Like most poems, this one asserts a way of seeing the world that is not immediately accessible. In Lucy's experience, the poem did not inspire her to look at nature in a new way, probably because her teachers insisted that she memorize it instead of appreciate its perspective. This forced encounter with an alien culture was generated by the British educational system, which became a form of indoctrination under colonialism that persisted long after the island's legal obligations to the British had ended. For Lucy, the chance to appreciate daffodils has been tainted by the way that she was introduced to them many years ago.
Lucy's own experiences have allowed her to see significance in the many things Mariah takes for granted. Lucy cannot help but "see hundreds of years in every gesture, every spoken word, every face" rather than just taking them as they are (31). Although she does not identify as an African-American herself, Lucy understands the racial climate in America. While dining on a train ride to Mariah's summer house, Lucy observes that "The other people sitting down all looked like Mariah's relatives; the people waiting on them all looked like mine... Mariah did not seem to notice what she had in common with the other diners, or what I had in common with the waiters" (33).

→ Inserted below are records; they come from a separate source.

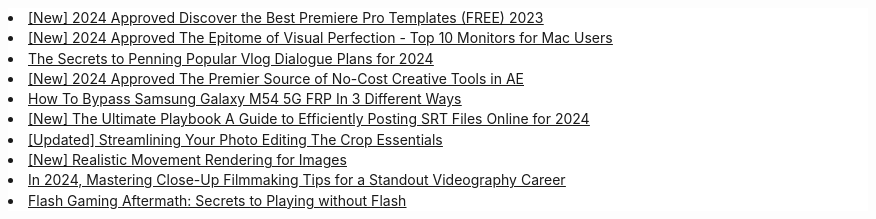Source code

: <li><a href="https://fox-access.techidaily.com/new-2024-approved-discover-the-best-premiere-pro-templates-free-2023/"><u>[New] 2024 Approved  Discover the Best Premiere Pro Templates (FREE) 2023</u></a></li>
<li><a href="https://fox-access.techidaily.com/new-2024-approved-the-epitome-of-visual-perfection-top-10-monitors-for-mac-users/"><u>[New] 2024 Approved  The Epitome of Visual Perfection - Top 10 Monitors for Mac Users</u></a></li>
<li><a href="https://some-guidance.techidaily.com/the-secrets-to-penning-popular-vlog-dialogue-plans-for-2024/"><u>The Secrets to Penning Popular Vlog Dialogue Plans for 2024</u></a></li>
<li><a href="https://fox-access.techidaily.com/new-2024-approved-the-premier-source-of-no-cost-creative-tools-in-ae/"><u>[New] 2024 Approved  The Premier Source of No-Cost Creative Tools in AE</u></a></li>
<li><a href="https://android-frp.techidaily.com/how-to-bypass-samsung-galaxy-m54-5g-frp-in-3-different-ways-by-drfone-android/"><u>How To Bypass Samsung Galaxy M54 5G FRP In 3 Different Ways</u></a></li>
<li><a href="https://fox-access.techidaily.com/new-the-ultimate-playbook-a-guide-to-efficiently-posting-srt-files-online-for-2024/"><u>[New] The Ultimate Playbook  A Guide to Efficiently Posting SRT Files Online for 2024</u></a></li>
<li><a href="https://some-approaches.techidaily.com/updated-streamlining-your-photo-editing-the-crop-essentials/"><u>[Updated] Streamlining Your Photo Editing  The Crop Essentials</u></a></li>
<li><a href="https://fox-access.techidaily.com/new-realistic-movement-rendering-for-images/"><u>[New] Realistic Movement Rendering for Images</u></a></li>
<li><a href="https://extra-support.techidaily.com/in-2024-mastering-close-up-filmmaking-tips-for-a-standout-videography-career/"><u>In 2024, Mastering Close-Up Filmmaking  Tips for a Standout Videography Career</u></a></li>
<li><a href="https://games-able.techidaily.com/flash-gaming-aftermath-secrets-to-playing-without-flash/"><u>Flash Gaming Aftermath: Secrets to Playing without Flash</u></a></li>
</ul></div>
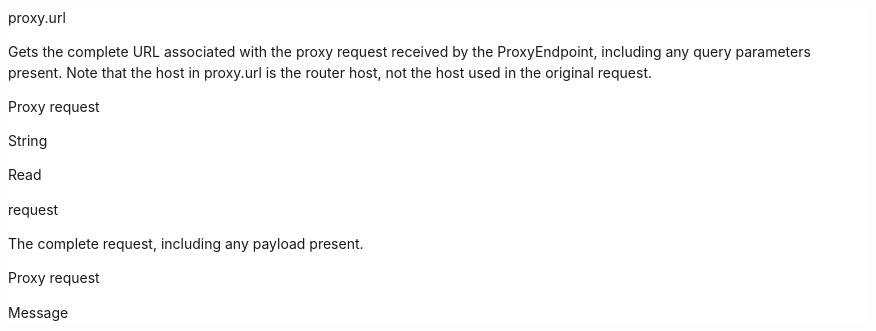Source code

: proxy.url



</td>
<td valign="top">

Gets the complete URL associated with the proxy request received by the ProxyEndpoint, including any query parameters present. Note that the host in proxy.url is the router host, not the host used in the original request.



</td>
<td valign="top">

Proxy request



</td>
<td valign="top">

String



</td>
<td valign="top">

Read



</td>
</tr>
<tr>
<td valign="top">

request



</td>
<td valign="top">

The complete request, including any payload present.



</td>
<td valign="top">

Proxy request



</td>
<td valign="top">

Message



</td>
<td valign="top">

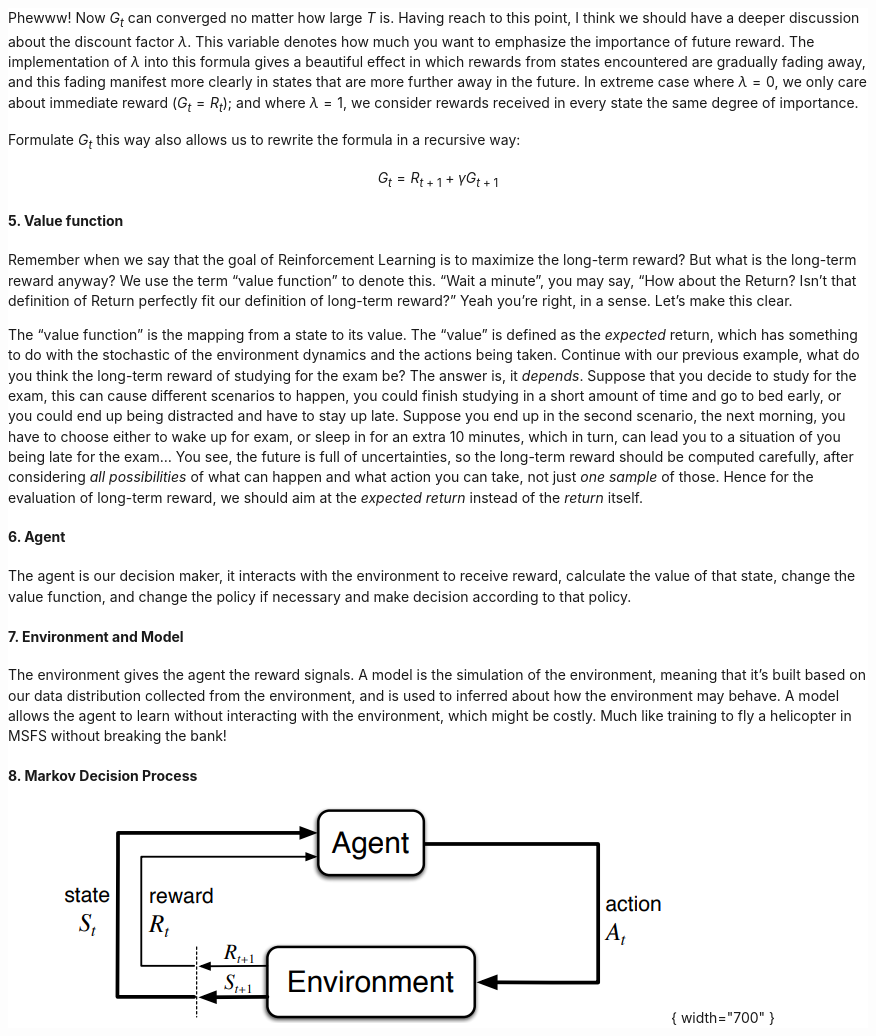 Phewww! Now $G_t$ can converged no matter how large $T$ is. Having reach to this point, I think we should have a deeper discussion about the discount factor $\lambda$. This variable denotes how much you want to emphasize the importance of future reward. The implementation of $\lambda$ into this formula gives a beautiful effect in which rewards from states encountered are gradually fading away, and this fading manifest more clearly in states that are more further away in the future. In extreme case where $\lambda = 0$, we only care about immediate reward ($G_t = R_t$); and where $\lambda = 1$, we consider rewards received in every state the same degree of importance.

Formulate $G_t$ this way also allows us to rewrite the formula in a recursive way:

$$
G_t = R_{t+1} + \gamma G_{t+1}
$$

#### 5. Value function

Remember when we say that the goal of Reinforcement Learning is to maximize the long-term reward? But what is the long-term reward anyway? We use the term “value function” to denote this. “Wait a minute”, you may say, “How about the Return? Isn’t that definition of Return perfectly fit our definition of long-term reward?” Yeah you’re right, in a sense. Let’s make this clear.

The “value function” is the mapping from a state to its value. The “value” is defined as the _expected_ return, which has something to do with the stochastic of the environment dynamics and the actions being taken. Continue with our previous example, what do you think the long-term reward of studying for the exam be? The answer is, it _depends_. Suppose that you decide to study for the exam, this can cause different scenarios to happen, you could finish studying in a short amount of time and go to bed early, or you could end up being distracted and have to stay up late. Suppose you end up in the second scenario, the next morning, you have to choose either to wake up for exam, or sleep in for an extra 10 minutes, which in turn, can lead you to a situation of you being late for the exam… You see, the future is full of uncertainties, so the long-term reward should be computed carefully, after considering _all possibilities_ of what can happen and what action you can take, not just _one sample_ of those. Hence for the evaluation of long-term reward, we should aim at the _expected return_ instead of the _return_ itself.

#### 6. Agent

The agent is our decision maker, it interacts with the environment to receive reward, calculate the value of that state, change the value function, and change the policy if necessary and make decision according to that policy.

#### 7. Environment and Model

The environment gives the agent the reward signals. A model is the simulation of the environment, meaning that it’s built based on our data distribution collected from the environment, and is used to inferred about how the environment may behave. A model allows the agent to learn without interacting with the environment, which might be costly. Much like training to fly a helicopter in MSFS without breaking the bank!

#### 8. Markov Decision Process

<figure markdown>

![Figure 1: The interaction between agent and environment in a MDP](images/Untitled.png){ width="700" }

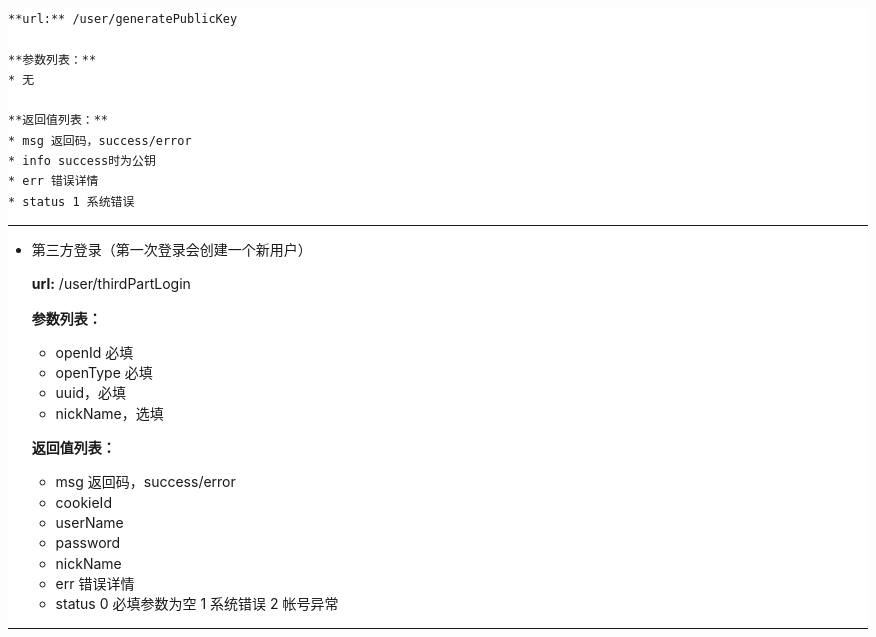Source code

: 	**url:** /user/generatePublicKey 
 
	**参数列表：**  
 	* 无
 
	**返回值列表：**
 	* msg 返回码，success/error
 	* info success时为公钥
 	* err 错误详情  
 	* status 1 系统错误  
***  
- 第三方登录（第一次登录会创建一个新用户）

	**url:** /user/thirdPartLogin 
 
	**参数列表：**  
 	* openId 必填
 	* openType 必填
 	* uuid，必填
 	* nickName，选填
 
	**返回值列表：**
 	* msg 返回码，success/error
 	* cookieId 
	* userName 
	* password
	* nickName
 	* err 错误详情  
 	* status 0 必填参数为空  1 系统错误 2 帐号异常  
***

In other words, Lucy is immediately aware that the servers and the served are divided along racial lines. She perceives that the history of race in America has resulted in this division. But Mariah, who should know the history of slavery in her own country, does not see this division. She is not perceiving the various people on the train primarily in terms of race. Or, if she does perceive this unpleasant reality, she must be subordinating it to something else, such as memories of an idyllic childhood.
Mariah may be uncomfortable with Lucy's willingness to see reality through the perspective of race, but she offers her own racialized perspective. Mariah wants to tell Lucy that the reason she is good at catching fish, hunting, and roasting corn is because she has Native American ancestry. Her understanding of Native Americans is derived from a romantic notion of "the noble savage," however, rather than the reality of having known and loved a relative of Indian ancestry. Mariah hesitates because she feels that Lucy "will take it the wrong way" (40). As presented, Mariah's assertion seems ridiculous; simply having Indian blood would not be enough for someone to infer that she has inherited culturally learned behaviors such as hunting and fishing. Lucy understands that Mariah is expressing a tension in her racialized comment:
Mariah says, "I have Indian blood in me," and underneath everything I could swear she says it as if she were announcing her possession of a trophy. How do you get to be the sort of victor who can claim to be vanquished also? (41)
Mariah seems to be looking for pardon from Lucy in claiming the status of a victimized minority in America. But Lucy is not willing to accept Mariah's assertion of victimhood, even if she feels an affinity with people who are truly victimized.